Cada vez que oigo que alguien tiene agotada su capacidad de admiración, me sorprendo. Creo que es una falacia. Porque también creo que esa capacidad es ilimitada por definición. Sólo hace falta pararse a pensar un momento en lo que nos rodea, en lo más prosaico. En lo común y corriente. Eso que pasa cada día. Como dice un amigo mío: ¿Cómo no voy a creer en la magia si abro el grifo y sale agua… y además caliente?

Llevo muchos años escribiendo e informando de sectores profesionales e industriales. Y no dejo de asombrarme y de admirar la capacidad del ser humano para inventar, para dar soluciones a tareas y procesos que antaño, hace muy poco, eran simplemente imposibles, casi mágicos o territorio de las mancias o de la ciencia ficción.

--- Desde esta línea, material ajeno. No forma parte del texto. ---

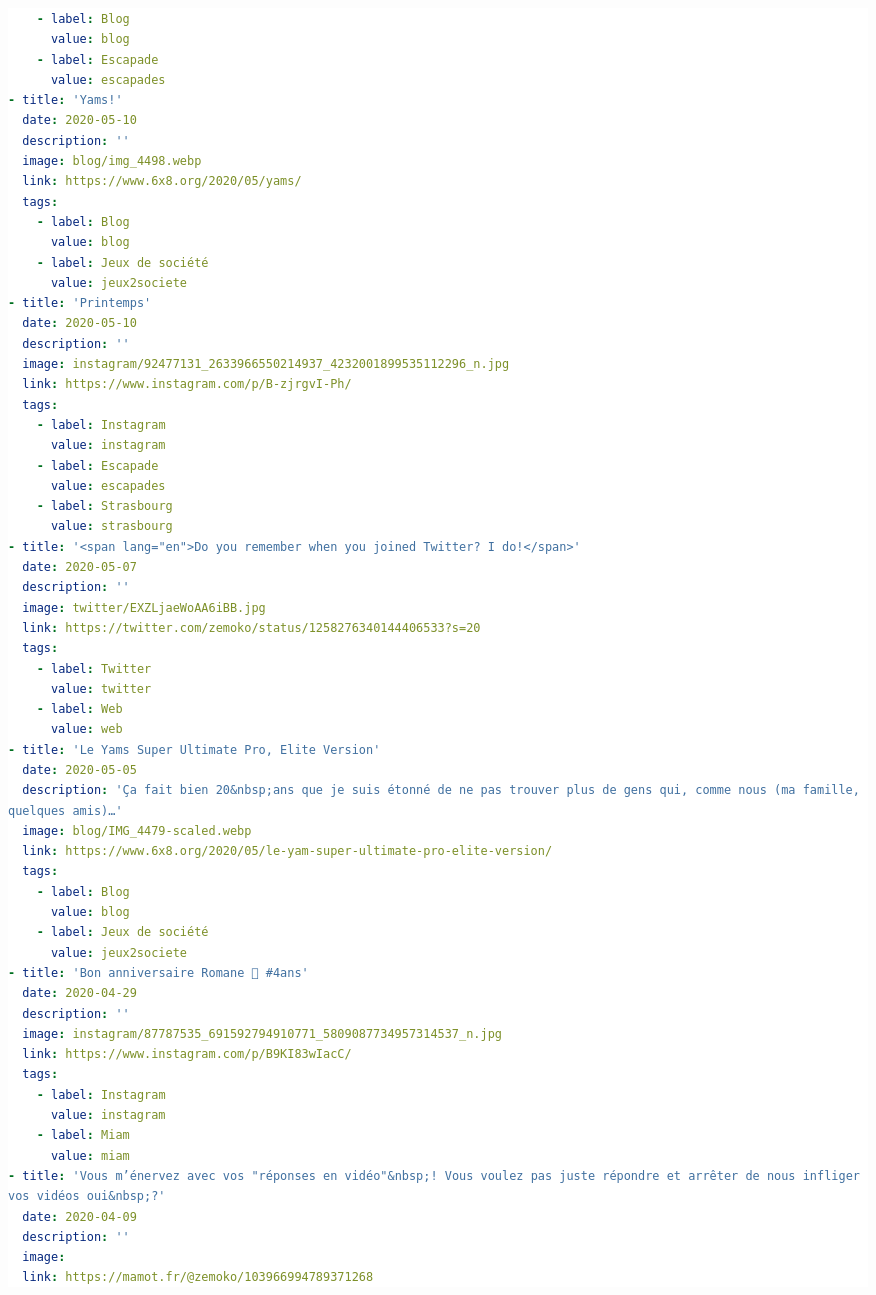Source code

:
 ```yaml
    - label: Blog
      value: blog
    - label: Escapade
      value: escapades
- title: 'Yams!'
  date: 2020-05-10
  description: ''
  image: blog/img_4498.webp
  link: https://www.6x8.org/2020/05/yams/
  tags:
    - label: Blog
      value: blog
    - label: Jeux de société
      value: jeux2societe
- title: 'Printemps'
  date: 2020-05-10
  description: ''
  image: instagram/92477131_2633966550214937_4232001899535112296_n.jpg
  link: https://www.instagram.com/p/B-zjrgvI-Ph/
  tags:
    - label: Instagram
      value: instagram
    - label: Escapade
      value: escapades
    - label: Strasbourg
      value: strasbourg
- title: '<span lang="en">Do you remember when you joined Twitter? I do!</span>'
  date: 2020-05-07
  description: ''
  image: twitter/EXZLjaeWoAA6iBB.jpg
  link: https://twitter.com/zemoko/status/1258276340144406533?s=20
  tags:
    - label: Twitter
      value: twitter
    - label: Web
      value: web
- title: 'Le Yams Super Ultimate Pro, Elite Version'
  date: 2020-05-05
  description: 'Ça fait bien 20&nbsp;ans que je suis étonné de ne pas trouver plus de gens qui, comme nous (ma famille, quelques amis)…'
  image: blog/IMG_4479-scaled.webp
  link: https://www.6x8.org/2020/05/le-yam-super-ultimate-pro-elite-version/
  tags:
    - label: Blog
      value: blog
    - label: Jeux de société
      value: jeux2societe
- title: 'Bon anniversaire Romane 🥳 #4ans'
  date: 2020-04-29
  description: ''
  image: instagram/87787535_691592794910771_5809087734957314537_n.jpg
  link: https://www.instagram.com/p/B9KI83wIacC/
  tags:
    - label: Instagram
      value: instagram
    - label: Miam
      value: miam
- title: 'Vous m’énervez avec vos "réponses en vidéo"&nbsp;! Vous voulez pas juste répondre et arrêter de nous infliger vos vidéos oui&nbsp;?'
  date: 2020-04-09
  description: ''
  image: 
  link: https://mamot.fr/@zemoko/103966994789371268
```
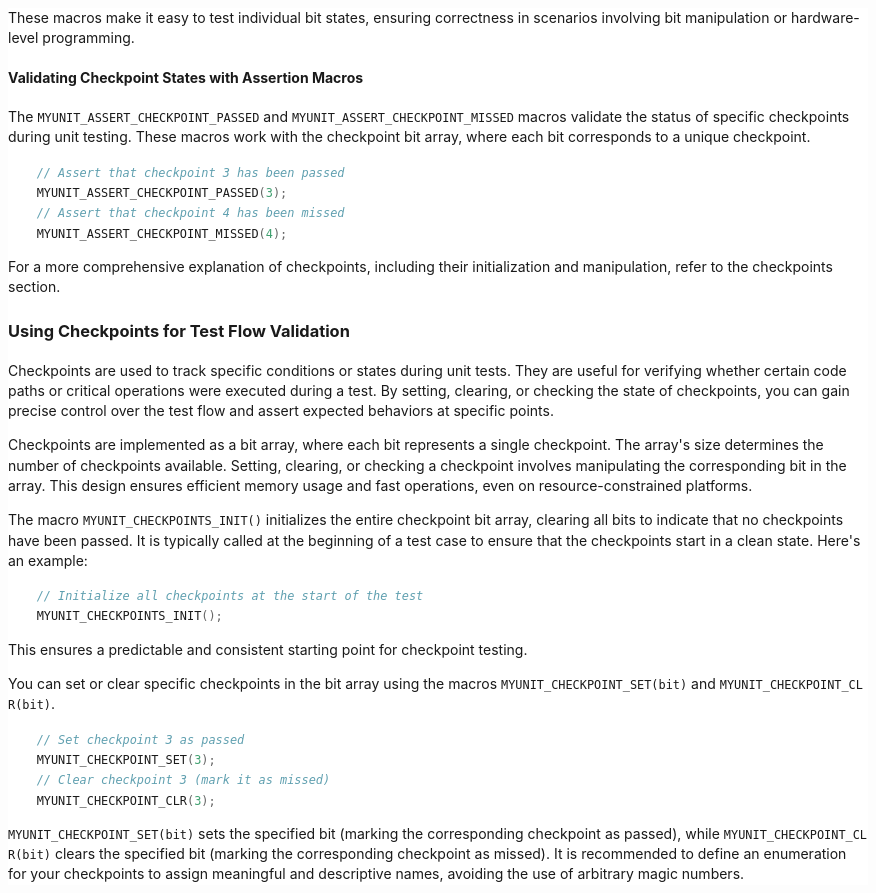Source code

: These macros make it easy to test individual bit states, ensuring correctness in scenarios involving bit manipulation or hardware-level programming.


#### Validating Checkpoint States with Assertion Macros

The `MYUNIT_ASSERT_CHECKPOINT_PASSED` and `MYUNIT_ASSERT_CHECKPOINT_MISSED` macros validate the status of specific checkpoints during unit testing. These macros work with the checkpoint bit array, where each bit corresponds to a unique checkpoint.

```c
    // Assert that checkpoint 3 has been passed
    MYUNIT_ASSERT_CHECKPOINT_PASSED(3);
    // Assert that checkpoint 4 has been missed
    MYUNIT_ASSERT_CHECKPOINT_MISSED(4);
```

For a more comprehensive explanation of checkpoints, including their initialization and manipulation, refer to the checkpoints section.


### Using Checkpoints for Test Flow Validation

Checkpoints are used to track specific conditions or states during unit tests. They are useful for verifying whether certain code paths or critical operations were executed during a test. By setting, clearing, or checking the state of checkpoints, you can gain precise control over the test flow and assert expected behaviors at specific points.

Checkpoints are implemented as a bit array, where each bit represents a single checkpoint. The array's size determines the number of checkpoints available. Setting, clearing, or checking a checkpoint involves manipulating the corresponding bit in the array. This design ensures efficient memory usage and fast operations, even on resource-constrained platforms.

The macro `MYUNIT_CHECKPOINTS_INIT()` initializes the entire checkpoint bit array, clearing all bits to indicate that no checkpoints have been passed. It is typically called at the beginning of a test case to ensure that the checkpoints start in a clean state. Here's an example:

```c
    // Initialize all checkpoints at the start of the test
    MYUNIT_CHECKPOINTS_INIT();
```

This ensures a predictable and consistent starting point for checkpoint testing.

You can set or clear specific checkpoints in the bit array using the macros `MYUNIT_CHECKPOINT_SET(bit)` and `MYUNIT_CHECKPOINT_CLR(bit)`.

```c
    // Set checkpoint 3 as passed
    MYUNIT_CHECKPOINT_SET(3);
    // Clear checkpoint 3 (mark it as missed)
    MYUNIT_CHECKPOINT_CLR(3);
```

`MYUNIT_CHECKPOINT_SET(bit)` sets the specified bit (marking the corresponding checkpoint as passed),  while `MYUNIT_CHECKPOINT_CLR(bit)` clears the specified bit (marking the corresponding checkpoint as missed). It is recommended to define an enumeration for your checkpoints to assign meaningful and descriptive names, avoiding the use of arbitrary magic numbers.
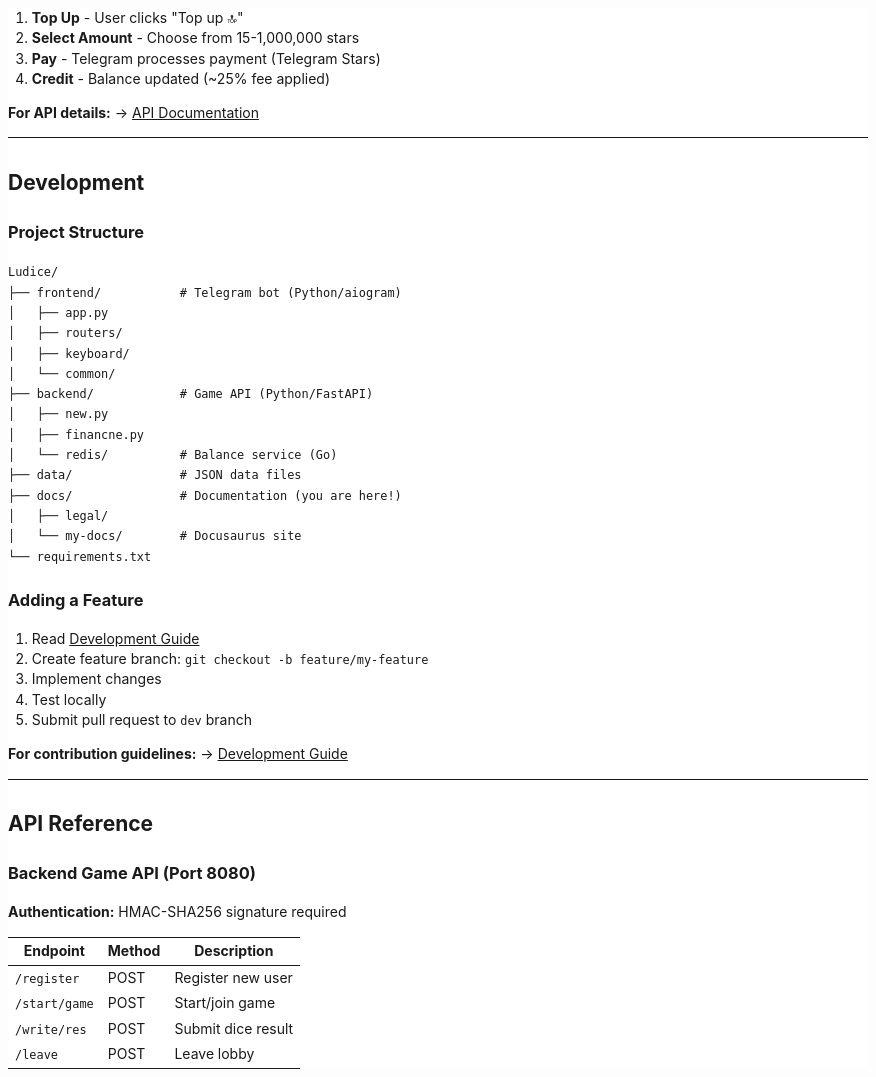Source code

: 1. **Top Up** - User clicks "Top up 🔝"
2. **Select Amount** - Choose from 15-1,000,000 stars
3. **Pay** - Telegram processes payment (Telegram Stars)
4. **Credit** - Balance updated (~25% fee applied)

**For API details:**
→ [API Documentation](api-documentation)

---

## Development

### Project Structure

```
Ludice/
├── frontend/           # Telegram bot (Python/aiogram)
│   ├── app.py
│   ├── routers/
│   ├── keyboard/
│   └── common/
├── backend/            # Game API (Python/FastAPI)
│   ├── new.py
│   ├── financne.py
│   └── redis/          # Balance service (Go)
├── data/               # JSON data files
├── docs/               # Documentation (you are here!)
│   ├── legal/
│   └── my-docs/        # Docusaurus site
└── requirements.txt
```

### Adding a Feature

1. Read [Development Guide](development-guide)
2. Create feature branch: `git checkout -b feature/my-feature`
3. Implement changes
4. Test locally
5. Submit pull request to `dev` branch

**For contribution guidelines:**
→ [Development Guide](development-guide)

---

## API Reference

### Backend Game API (Port 8080)

**Authentication:** HMAC-SHA256 signature required

| Endpoint | Method | Description |
|----------|--------|-------------|
| `/register` | POST | Register new user |
| `/start/game` | POST | Start/join game |
| `/write/res` | POST | Submit dice result |
| `/leave` | POST | Leave lobby |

¿Cómo no voy a admirar y asombrarme, casi como lo harían mis tatarabuelos, cuando una máquina eléctrica y ¡sin cable! es capaz de elevar varios cientos de kilos a cinco, seis, siete… metros sin esfuerzo y trasladarlos mientras el hombre está sentado tranquilamente sobre ella?

¿Cómo no voy a admirar y asombrarme ¡nada por aquí, nada por allá! si algo llamado software, que no tiene forma ni esencia física, es capaz de saber (y decirme a voluntad) dónde está cada mercancía en cada hueco de palé, aunque estos sean decenas de miles y descontarlos cuando se sacan y sumarlos cuando de añaden?

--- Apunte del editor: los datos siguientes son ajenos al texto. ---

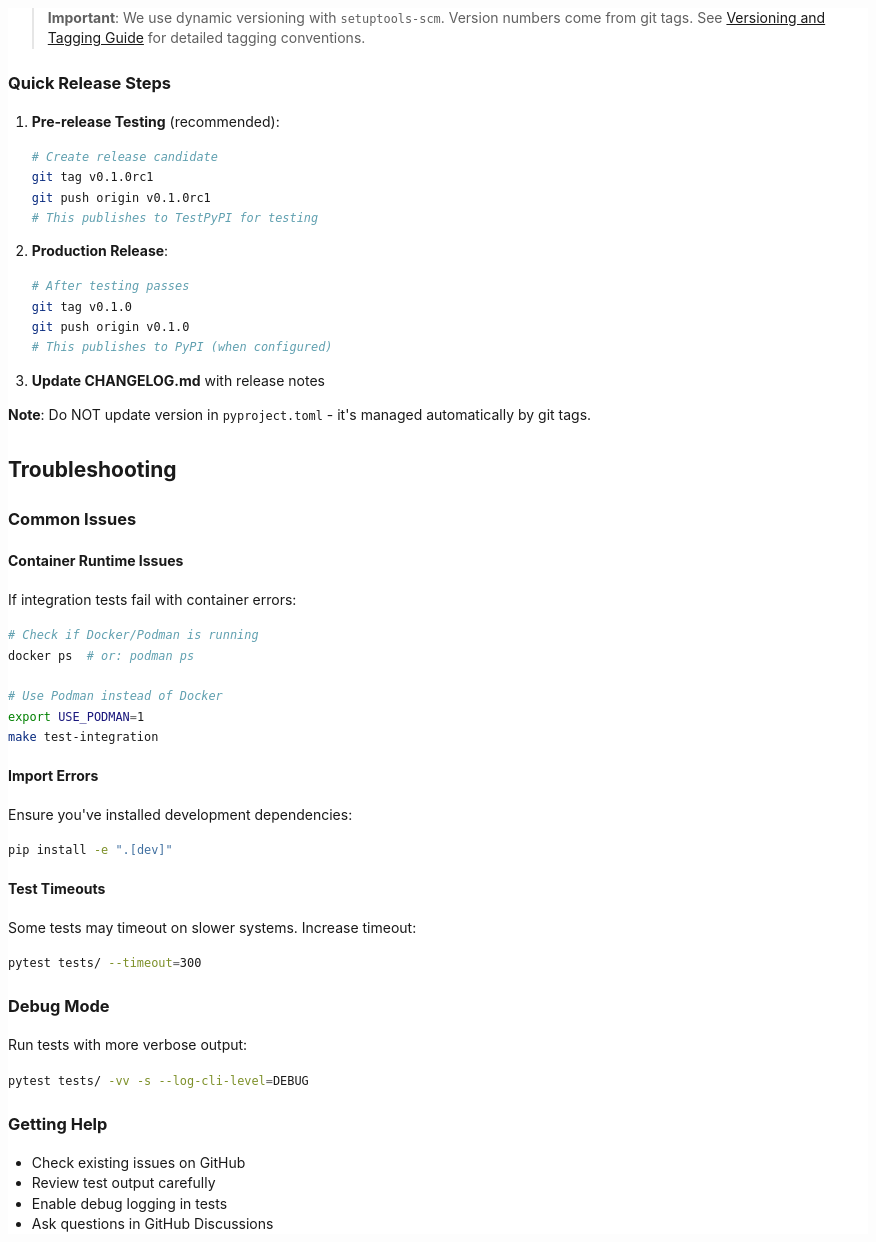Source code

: > **Important**: We use dynamic versioning with `setuptools-scm`. Version numbers come from git tags.
> See [Versioning and Tagging Guide](VERSIONING_AND_TAGGING.md) for detailed tagging conventions.

### Quick Release Steps

1. **Pre-release Testing** (recommended):
   ```bash
   # Create release candidate
   git tag v0.1.0rc1
   git push origin v0.1.0rc1
   # This publishes to TestPyPI for testing
   ```

2. **Production Release**:
   ```bash
   # After testing passes
   git tag v0.1.0
   git push origin v0.1.0
   # This publishes to PyPI (when configured)
   ```

3. **Update CHANGELOG.md** with release notes

**Note**: Do NOT update version in `pyproject.toml` - it's managed automatically by git tags.

## Troubleshooting

### Common Issues

#### Container Runtime Issues
If integration tests fail with container errors:
```bash
# Check if Docker/Podman is running
docker ps  # or: podman ps

# Use Podman instead of Docker
export USE_PODMAN=1
make test-integration
```

#### Import Errors
Ensure you've installed development dependencies:
```bash
pip install -e ".[dev]"
```

#### Test Timeouts
Some tests may timeout on slower systems. Increase timeout:
```bash
pytest tests/ --timeout=300
```

### Debug Mode

Run tests with more verbose output:
```bash
pytest tests/ -vv -s --log-cli-level=DEBUG
```

### Getting Help

- Check existing issues on GitHub
- Review test output carefully
- Enable debug logging in tests
- Ask questions in GitHub Discussions
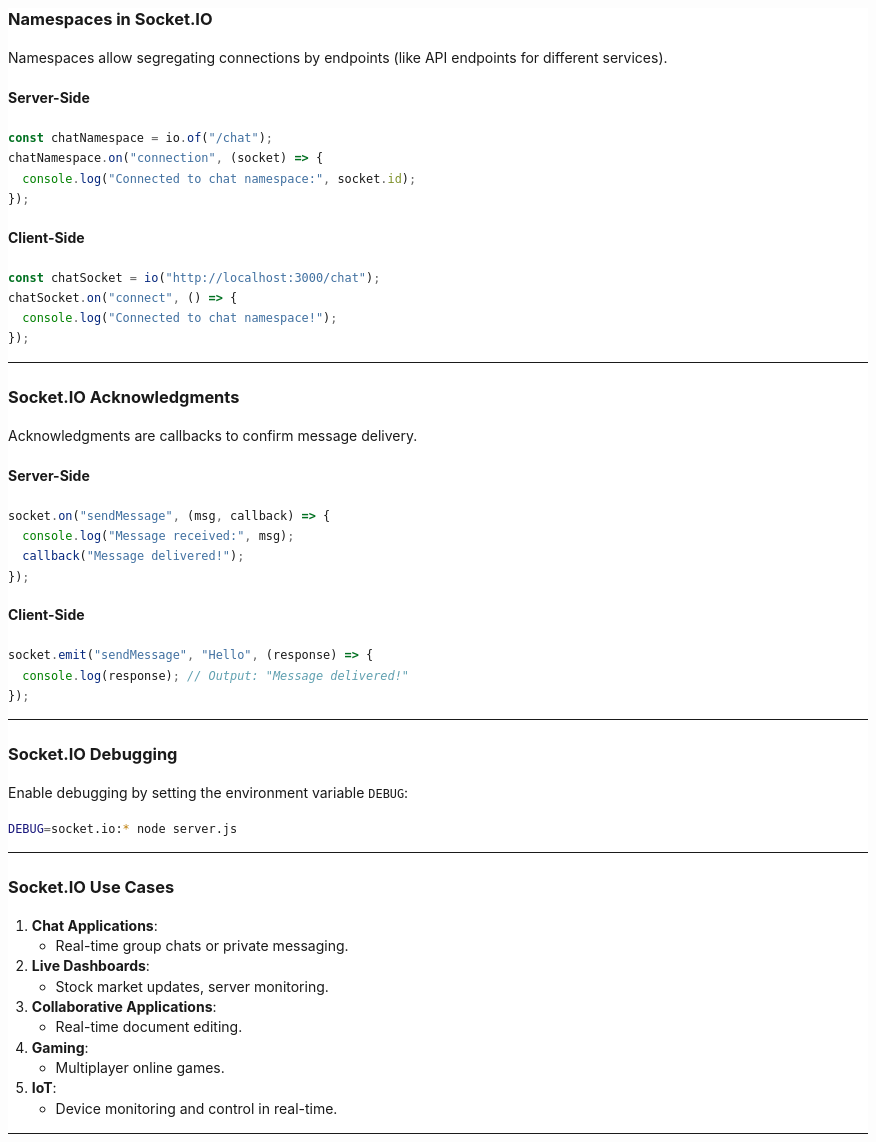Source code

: 
### **Namespaces in Socket.IO**
Namespaces allow segregating connections by endpoints (like API endpoints for different services).

#### **Server-Side**
```javascript
const chatNamespace = io.of("/chat");
chatNamespace.on("connection", (socket) => {
  console.log("Connected to chat namespace:", socket.id);
});
```

#### **Client-Side**
```javascript
const chatSocket = io("http://localhost:3000/chat");
chatSocket.on("connect", () => {
  console.log("Connected to chat namespace!");
});
```

---

### **Socket.IO Acknowledgments**
Acknowledgments are callbacks to confirm message delivery.

#### **Server-Side**
```javascript
socket.on("sendMessage", (msg, callback) => {
  console.log("Message received:", msg);
  callback("Message delivered!");
});
```

#### **Client-Side**
```javascript
socket.emit("sendMessage", "Hello", (response) => {
  console.log(response); // Output: "Message delivered!"
});
```

---

### **Socket.IO Debugging**
Enable debugging by setting the environment variable `DEBUG`:
```bash
DEBUG=socket.io:* node server.js
```

---

### **Socket.IO Use Cases**
1. **Chat Applications**:
   - Real-time group chats or private messaging.
2. **Live Dashboards**:
   - Stock market updates, server monitoring.
3. **Collaborative Applications**:
   - Real-time document editing.
4. **Gaming**:
   - Multiplayer online games.
5. **IoT**:
   - Device monitoring and control in real-time.

---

¿Cómo no voy a admirar y asombrarme si un ingenio que parece el infierno de Dante, puede traerme ese palé o una caja desde un oscuro y elevado hueco en un almacén, con sólo darle a un botón?

¿Cómo no voy a admirar y asombrarme si de algo que parece una pistola, pero que ni dispara balas ni hace ruido, sale un rayo que es capaz de traducir una serie de ininteligibles rayas gruesas y finas pegadas a una caja u otro envase, en letras que me dicen que hay dentro de esa caja?

¿Cómo no voy a admirar y asombrarme cuando los periódicos del día llegan cada mañana a los kioskos, los productos perecederos a los supermercados y restaurantes, las medicinas a las farmacias, los textiles y productos de bazar o electrónicos a las tiendas y grandes almacenes, la gasolina a las estaciones de servicio, los juguetes a “los sacos de Papá Noël y los Reyes Magos”, las maletas a las zonas de recogida de los aeropuertos, el dinero a los bancos… cada día?

Todo de la forma más natural. Sin aparentes esfuerzos. Como si lo fantástico fuera lo obvio y lo mágico, habitual. Los logísticos hubieran sido quemados en la hoguera de la Inquisición por brujería, por prácticas tan habituales como esas, o les tacharían de locos los mismos ingenieros que a finales del siglo XIX pronosticaron que un tren nunca podría circular a más de 30 km/h sin que los viajeros salieran despedidos por las ventanillas (de la velocidad de los trenes de mercancías nada dijeron, ahí hubieran acertado).

Admirose un portugués al ver que en su tierna infancia, todos los niños de Francia supieran hablar francés ¡Arte diabólica es! dijo torciendo el mostacho…

Arte diabólica es esto de la logística, boto a bríos. Cualquier día, todos a la hoguera. Mientras tanto, no dejen de admirar y asombrarse. Eso hace más grande esta profesión y a quienes la sostienen.